*** RECORDS FOR THE TASK ***

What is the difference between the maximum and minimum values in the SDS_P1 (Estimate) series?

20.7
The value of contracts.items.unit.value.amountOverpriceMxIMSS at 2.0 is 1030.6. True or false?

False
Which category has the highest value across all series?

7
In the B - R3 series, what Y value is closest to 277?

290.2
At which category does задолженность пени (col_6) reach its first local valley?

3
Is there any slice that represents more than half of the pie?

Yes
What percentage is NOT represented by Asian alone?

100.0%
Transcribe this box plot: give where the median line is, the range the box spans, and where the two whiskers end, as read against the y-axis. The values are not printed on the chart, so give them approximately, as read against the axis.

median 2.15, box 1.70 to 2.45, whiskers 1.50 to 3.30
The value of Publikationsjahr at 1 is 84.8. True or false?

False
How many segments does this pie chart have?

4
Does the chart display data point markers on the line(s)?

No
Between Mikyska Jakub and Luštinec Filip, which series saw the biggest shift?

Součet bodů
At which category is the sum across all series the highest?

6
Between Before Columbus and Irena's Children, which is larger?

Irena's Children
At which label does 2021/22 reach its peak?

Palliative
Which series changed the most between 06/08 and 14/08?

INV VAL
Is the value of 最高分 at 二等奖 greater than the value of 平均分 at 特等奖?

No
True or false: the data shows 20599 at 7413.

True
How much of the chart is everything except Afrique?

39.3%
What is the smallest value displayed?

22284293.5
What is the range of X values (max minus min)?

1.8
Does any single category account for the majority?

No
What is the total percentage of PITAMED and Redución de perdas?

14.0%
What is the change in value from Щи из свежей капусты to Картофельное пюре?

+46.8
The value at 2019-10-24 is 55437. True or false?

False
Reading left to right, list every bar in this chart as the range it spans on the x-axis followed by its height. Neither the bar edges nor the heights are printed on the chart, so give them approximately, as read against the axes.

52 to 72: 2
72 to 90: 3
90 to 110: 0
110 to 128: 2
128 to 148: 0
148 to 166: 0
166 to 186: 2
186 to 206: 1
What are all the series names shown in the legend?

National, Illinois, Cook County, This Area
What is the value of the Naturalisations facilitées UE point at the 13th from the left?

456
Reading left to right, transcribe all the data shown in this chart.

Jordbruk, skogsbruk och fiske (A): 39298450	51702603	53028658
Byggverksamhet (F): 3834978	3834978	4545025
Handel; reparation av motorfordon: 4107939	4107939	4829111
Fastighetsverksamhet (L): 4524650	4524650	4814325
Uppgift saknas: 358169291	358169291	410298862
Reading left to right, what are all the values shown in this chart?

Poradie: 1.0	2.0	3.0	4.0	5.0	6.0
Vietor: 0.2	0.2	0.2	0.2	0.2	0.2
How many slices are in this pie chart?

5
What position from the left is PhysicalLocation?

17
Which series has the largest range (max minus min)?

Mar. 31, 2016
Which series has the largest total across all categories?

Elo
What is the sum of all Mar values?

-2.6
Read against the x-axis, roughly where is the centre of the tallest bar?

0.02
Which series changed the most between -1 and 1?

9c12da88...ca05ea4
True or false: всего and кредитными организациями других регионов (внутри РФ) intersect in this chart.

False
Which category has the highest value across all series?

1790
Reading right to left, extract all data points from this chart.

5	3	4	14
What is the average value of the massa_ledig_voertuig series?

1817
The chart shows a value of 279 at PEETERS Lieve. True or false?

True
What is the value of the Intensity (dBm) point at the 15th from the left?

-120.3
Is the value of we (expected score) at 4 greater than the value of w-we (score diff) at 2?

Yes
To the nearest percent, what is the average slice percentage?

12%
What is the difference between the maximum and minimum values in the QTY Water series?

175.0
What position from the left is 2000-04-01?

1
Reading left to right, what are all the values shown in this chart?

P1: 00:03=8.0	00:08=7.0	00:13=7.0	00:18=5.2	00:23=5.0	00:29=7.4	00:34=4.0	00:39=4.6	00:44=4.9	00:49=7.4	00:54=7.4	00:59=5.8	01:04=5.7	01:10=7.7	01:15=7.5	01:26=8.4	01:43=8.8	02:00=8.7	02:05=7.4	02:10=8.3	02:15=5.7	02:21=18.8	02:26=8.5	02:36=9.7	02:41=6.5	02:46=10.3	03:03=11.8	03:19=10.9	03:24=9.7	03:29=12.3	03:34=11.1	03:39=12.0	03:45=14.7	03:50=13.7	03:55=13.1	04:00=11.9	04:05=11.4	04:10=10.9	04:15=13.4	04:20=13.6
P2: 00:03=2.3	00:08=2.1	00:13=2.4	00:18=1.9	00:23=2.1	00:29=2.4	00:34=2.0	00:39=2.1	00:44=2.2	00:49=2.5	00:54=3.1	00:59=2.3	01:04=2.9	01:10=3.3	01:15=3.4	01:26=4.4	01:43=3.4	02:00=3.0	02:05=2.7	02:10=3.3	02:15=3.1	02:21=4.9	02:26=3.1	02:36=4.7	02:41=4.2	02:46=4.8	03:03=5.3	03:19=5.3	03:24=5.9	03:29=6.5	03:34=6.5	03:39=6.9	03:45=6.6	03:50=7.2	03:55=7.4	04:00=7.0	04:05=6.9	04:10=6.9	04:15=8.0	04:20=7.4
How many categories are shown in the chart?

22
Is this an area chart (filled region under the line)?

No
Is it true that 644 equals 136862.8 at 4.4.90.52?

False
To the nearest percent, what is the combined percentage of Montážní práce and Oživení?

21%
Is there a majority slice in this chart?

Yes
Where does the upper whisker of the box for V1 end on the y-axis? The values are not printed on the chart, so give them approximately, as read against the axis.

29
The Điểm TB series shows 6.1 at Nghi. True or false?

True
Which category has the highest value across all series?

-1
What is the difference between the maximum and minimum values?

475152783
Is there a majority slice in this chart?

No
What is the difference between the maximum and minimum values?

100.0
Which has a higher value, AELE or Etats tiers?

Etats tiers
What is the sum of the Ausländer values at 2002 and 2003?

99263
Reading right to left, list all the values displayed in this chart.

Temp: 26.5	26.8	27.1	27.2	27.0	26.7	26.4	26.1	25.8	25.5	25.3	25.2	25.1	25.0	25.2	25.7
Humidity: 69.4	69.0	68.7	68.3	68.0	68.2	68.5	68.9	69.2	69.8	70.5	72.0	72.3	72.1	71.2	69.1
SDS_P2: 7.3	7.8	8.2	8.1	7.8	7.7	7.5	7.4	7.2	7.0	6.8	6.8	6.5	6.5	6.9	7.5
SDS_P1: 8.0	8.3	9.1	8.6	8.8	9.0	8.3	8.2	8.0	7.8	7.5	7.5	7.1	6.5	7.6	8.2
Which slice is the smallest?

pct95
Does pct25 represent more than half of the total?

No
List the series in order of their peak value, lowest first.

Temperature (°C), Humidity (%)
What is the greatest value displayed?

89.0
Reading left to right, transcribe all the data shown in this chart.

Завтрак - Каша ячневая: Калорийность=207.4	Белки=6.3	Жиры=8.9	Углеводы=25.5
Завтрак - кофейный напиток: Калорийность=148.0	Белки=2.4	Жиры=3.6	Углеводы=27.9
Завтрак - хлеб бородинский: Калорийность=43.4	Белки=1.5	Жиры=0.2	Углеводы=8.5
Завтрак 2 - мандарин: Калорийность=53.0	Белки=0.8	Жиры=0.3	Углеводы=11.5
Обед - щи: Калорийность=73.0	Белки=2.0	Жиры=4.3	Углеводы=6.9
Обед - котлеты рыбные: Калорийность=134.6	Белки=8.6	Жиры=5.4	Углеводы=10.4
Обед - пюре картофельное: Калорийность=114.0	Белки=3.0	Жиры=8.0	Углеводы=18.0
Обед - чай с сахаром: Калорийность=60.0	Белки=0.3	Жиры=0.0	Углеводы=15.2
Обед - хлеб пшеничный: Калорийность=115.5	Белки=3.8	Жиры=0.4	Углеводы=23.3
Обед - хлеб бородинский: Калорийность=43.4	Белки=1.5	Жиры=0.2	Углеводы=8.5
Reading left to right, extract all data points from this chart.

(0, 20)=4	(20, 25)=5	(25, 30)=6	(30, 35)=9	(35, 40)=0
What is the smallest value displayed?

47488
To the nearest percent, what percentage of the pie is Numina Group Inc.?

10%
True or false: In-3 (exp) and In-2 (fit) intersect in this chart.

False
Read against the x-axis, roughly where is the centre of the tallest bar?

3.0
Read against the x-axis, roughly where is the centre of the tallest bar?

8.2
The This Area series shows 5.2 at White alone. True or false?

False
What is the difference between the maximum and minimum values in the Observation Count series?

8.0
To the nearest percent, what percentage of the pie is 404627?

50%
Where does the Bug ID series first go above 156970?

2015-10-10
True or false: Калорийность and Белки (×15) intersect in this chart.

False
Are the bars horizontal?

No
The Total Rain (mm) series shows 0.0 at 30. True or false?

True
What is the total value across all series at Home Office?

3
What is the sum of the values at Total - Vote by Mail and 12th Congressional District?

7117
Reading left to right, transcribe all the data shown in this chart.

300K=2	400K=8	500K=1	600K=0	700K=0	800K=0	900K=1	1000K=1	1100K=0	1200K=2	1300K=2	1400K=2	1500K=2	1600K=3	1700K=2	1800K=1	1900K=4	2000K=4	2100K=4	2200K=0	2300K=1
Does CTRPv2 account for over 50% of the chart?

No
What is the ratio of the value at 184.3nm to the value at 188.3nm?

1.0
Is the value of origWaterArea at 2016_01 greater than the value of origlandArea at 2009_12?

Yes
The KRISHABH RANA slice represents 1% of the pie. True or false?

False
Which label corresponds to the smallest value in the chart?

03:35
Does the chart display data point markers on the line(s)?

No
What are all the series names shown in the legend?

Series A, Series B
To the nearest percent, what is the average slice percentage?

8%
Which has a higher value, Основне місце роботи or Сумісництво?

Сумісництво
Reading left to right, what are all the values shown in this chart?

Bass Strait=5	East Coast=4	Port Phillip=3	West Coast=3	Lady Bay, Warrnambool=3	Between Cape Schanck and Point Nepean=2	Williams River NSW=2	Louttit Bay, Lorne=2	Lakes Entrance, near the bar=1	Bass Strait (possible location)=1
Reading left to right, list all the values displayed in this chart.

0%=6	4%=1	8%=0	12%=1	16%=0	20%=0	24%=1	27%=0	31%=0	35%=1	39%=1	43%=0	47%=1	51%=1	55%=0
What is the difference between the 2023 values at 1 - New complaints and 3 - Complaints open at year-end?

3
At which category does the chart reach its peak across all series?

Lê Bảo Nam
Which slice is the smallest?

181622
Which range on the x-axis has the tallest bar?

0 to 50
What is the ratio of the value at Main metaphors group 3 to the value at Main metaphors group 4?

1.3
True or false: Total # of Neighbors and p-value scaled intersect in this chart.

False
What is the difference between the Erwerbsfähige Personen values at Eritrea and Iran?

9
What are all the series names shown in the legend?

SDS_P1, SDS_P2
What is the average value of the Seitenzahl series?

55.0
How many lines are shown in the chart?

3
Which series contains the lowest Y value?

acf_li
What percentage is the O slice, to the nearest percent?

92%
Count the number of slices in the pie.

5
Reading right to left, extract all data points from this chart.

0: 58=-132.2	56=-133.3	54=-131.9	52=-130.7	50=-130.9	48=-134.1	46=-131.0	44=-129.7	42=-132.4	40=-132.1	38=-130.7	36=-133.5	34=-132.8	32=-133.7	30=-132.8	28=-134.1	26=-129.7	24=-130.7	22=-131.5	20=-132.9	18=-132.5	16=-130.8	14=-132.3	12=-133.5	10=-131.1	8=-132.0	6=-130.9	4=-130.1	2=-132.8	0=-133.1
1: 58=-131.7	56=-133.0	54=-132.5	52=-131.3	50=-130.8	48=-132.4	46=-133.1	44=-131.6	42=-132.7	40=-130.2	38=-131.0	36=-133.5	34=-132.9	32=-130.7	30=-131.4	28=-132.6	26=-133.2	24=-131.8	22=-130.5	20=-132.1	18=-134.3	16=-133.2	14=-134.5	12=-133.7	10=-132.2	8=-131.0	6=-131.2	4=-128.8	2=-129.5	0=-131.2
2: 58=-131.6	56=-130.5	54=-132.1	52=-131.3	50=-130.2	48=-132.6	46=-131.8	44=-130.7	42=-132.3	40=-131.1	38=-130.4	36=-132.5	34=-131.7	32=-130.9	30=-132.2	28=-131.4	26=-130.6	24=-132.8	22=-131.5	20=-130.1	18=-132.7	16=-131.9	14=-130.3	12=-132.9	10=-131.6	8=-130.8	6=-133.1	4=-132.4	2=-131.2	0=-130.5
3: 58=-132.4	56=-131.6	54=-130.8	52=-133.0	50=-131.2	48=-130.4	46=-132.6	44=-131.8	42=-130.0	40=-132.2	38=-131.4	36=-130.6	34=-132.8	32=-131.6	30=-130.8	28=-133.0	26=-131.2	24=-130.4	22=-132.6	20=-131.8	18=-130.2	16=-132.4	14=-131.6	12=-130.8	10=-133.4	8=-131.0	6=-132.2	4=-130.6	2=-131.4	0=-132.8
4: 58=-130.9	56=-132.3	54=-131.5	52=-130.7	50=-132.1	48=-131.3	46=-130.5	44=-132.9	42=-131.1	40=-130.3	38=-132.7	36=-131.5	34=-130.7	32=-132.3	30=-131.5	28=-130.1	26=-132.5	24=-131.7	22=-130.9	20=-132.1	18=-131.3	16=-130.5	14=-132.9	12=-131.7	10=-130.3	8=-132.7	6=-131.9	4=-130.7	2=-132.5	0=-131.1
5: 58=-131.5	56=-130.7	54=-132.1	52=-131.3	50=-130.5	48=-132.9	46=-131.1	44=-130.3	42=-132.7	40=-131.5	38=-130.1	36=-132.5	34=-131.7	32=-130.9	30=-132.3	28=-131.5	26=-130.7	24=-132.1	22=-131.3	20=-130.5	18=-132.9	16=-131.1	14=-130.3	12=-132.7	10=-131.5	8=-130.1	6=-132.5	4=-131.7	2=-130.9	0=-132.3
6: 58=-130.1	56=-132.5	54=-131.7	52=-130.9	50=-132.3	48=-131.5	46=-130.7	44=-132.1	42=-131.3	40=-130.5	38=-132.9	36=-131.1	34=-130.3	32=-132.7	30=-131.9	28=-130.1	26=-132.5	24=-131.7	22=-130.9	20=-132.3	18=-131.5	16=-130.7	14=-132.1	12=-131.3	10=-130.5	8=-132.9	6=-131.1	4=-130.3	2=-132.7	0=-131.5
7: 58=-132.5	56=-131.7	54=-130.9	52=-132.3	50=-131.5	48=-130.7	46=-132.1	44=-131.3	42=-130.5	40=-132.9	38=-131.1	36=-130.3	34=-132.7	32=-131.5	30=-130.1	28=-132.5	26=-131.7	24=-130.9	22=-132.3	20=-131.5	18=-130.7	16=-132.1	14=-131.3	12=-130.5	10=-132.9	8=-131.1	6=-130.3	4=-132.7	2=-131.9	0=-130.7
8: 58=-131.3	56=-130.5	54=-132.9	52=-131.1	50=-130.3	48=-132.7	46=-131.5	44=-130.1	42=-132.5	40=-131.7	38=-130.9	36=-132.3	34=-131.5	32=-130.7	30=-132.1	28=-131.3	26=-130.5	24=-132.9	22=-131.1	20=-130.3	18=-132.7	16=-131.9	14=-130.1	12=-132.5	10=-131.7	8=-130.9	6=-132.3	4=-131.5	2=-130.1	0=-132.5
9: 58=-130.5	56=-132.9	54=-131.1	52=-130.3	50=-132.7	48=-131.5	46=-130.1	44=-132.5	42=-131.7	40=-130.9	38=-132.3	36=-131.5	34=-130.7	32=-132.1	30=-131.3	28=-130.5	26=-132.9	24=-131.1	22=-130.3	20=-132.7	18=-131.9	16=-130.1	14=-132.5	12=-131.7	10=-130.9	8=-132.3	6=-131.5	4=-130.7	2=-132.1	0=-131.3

*** End of RECORDS FOR THE TASK ***

- WHAT IS BEING ASKED
Identify every line in the records above that contains the word "intersect", and copy each such line in full.

- ANSWER TO THIS TASK
True or false: всего and кредитными организациями других регионов (внутри РФ) intersect in this chart.
True or false: In-3 (exp) and In-2 (fit) intersect in this chart.
True or false: Калорийность and Белки (×15) intersect in this chart.
True or false: Total # of Neighbors and p-value scaled intersect in this chart.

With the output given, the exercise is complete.